Passage to read →
------

Now, Jesus wraps up this little story with the lesson. Here’s the moral of the story, “ask, and it will be given to you; seek, and you will find; knock, and it will be opened to you. For everyone who asks receives, and the one who seeks finds, and to the one who knocks it will be opened.” In the cultural setting, bread would be given, but only reluctantly, after impudent asking. But with God, simply ask and He’ll give. Just look and you’ll find what God has laid before you. Knock on the door and immediately the door will be opened. God is greater than a reluctant neighbor. He is more willing to give than we are to ask. God gives daily bread, not just bread in an emergency. He stands ready, on alert, waiting to give you what you need. “Lord, teach us to pray.”

Jesus finishes this section with another question that’s based in our earthly world. Again, the focus is on the giver, “What father among you…” Think back a moment, how does Jesus encourage us to talk to God? As Father. “What father among you, if his son asks for a fish, will instead of a fish give him a serpent; or if he asks for an egg, will give him a scorpion?” No one? Of course not! That’s ridiculous! Even earthly, “evil” fathers know better than that. If these fathers are evil yet provide what is good and necessary, how much more will our perfect, heavenly Father provide for our needs. He is beyond comparison. He stands ready and waiting to give His gift of the Holy Spirit, who is far and away a better gift than fish or an egg. “Lord, teach us to pray.”

Now, prayer is not magic. With magic, you say the right thing, move the right way, eat or drink a certain thing, and you can manipulate some supernatural force to create whatever you want. Prayer is not magic. It doesn’t work that way. I can’t manipulate God or the supernatural to create what I want. Prayer is not magic, it is personal. God is a person, and prayer is simply speaking to Him. Yes, God stands ready to give us what we ask for, but because He knows better than we do, because He has a clearer vision than we do, because He has a plan for all of creation into eternity, sometimes when we pray, God says no. He knows that what we’re asking for will do more harm than good in the long run. And that’s not easy. Some things seem obvious to us that God would give these things: healing, financial stability, and restored relationships, for example. 

But asking for these things is like asking for a band-aid when you’ve lost a leg. It’s asking for far too little, for far too unimportant things. Why does physical healing matter? If we have Jesus, our body, broken or otherwise, dead or alive, will be raised, restored, and glorified on the last day. What good is money? It’s here today and gone tomorrow. Rather, store up for yourselves treasures in heaven, where neither moth nor rust destroys nor thieves break in and steal. Why do even family relationships matter? Jesus calls us His brothers and sisters, children, not of earthly parents, but of our heavenly Father. When we ask for earthly things, God sometimes says no because it’s not really what we need.

------

Information provided →

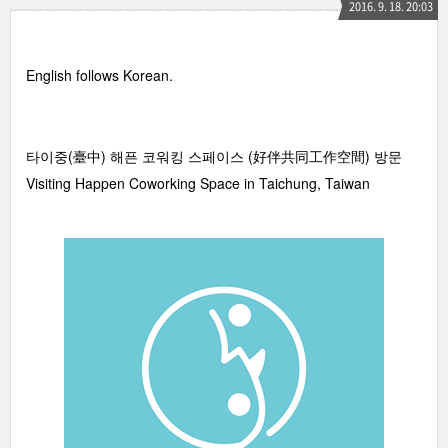
2016. 9. 18. 20:03
English follows Korean.
타이중(臺中) 해픈 코워킹 스페이스 (好伴共同工作空間) 방문
Visiting Happen Coworking Space in Taichung, Taiwan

------

What this exercise asks →
**1)** According to the passage on prayer, what gift does the heavenly Father stand ready and waiting to give?
**2)** Change "magic" to "sorcery" in the part of the passage on prayer that begins with "Now, prayer is" and ends with "relationships, for example.", and write out that part.
These lines have nothing to do with the passage on prayer.

Results →
**1)** His gift of the Holy Spirit.

**2)**
Now, prayer is not sorcery. With sorcery, you say the right thing, move the right way, eat or drink a certain thing, and you can manipulate some supernatural force to create whatever you want. Prayer is not sorcery. It doesn’t work that way. I can’t manipulate God or the supernatural to create what I want. Prayer is not sorcery, it is personal. God is a person, and prayer is simply speaking to Him. Yes, God stands ready to give us what we ask for, but because He knows better than we do, because He has a clearer vision than we do, because He has a plan for all of creation into eternity, sometimes when we pray, God says no. He knows that what we’re asking for will do more harm than good in the long run. And that’s not easy. Some things seem obvious to us that God would give these things: healing, financial stability, and restored relationships, for example.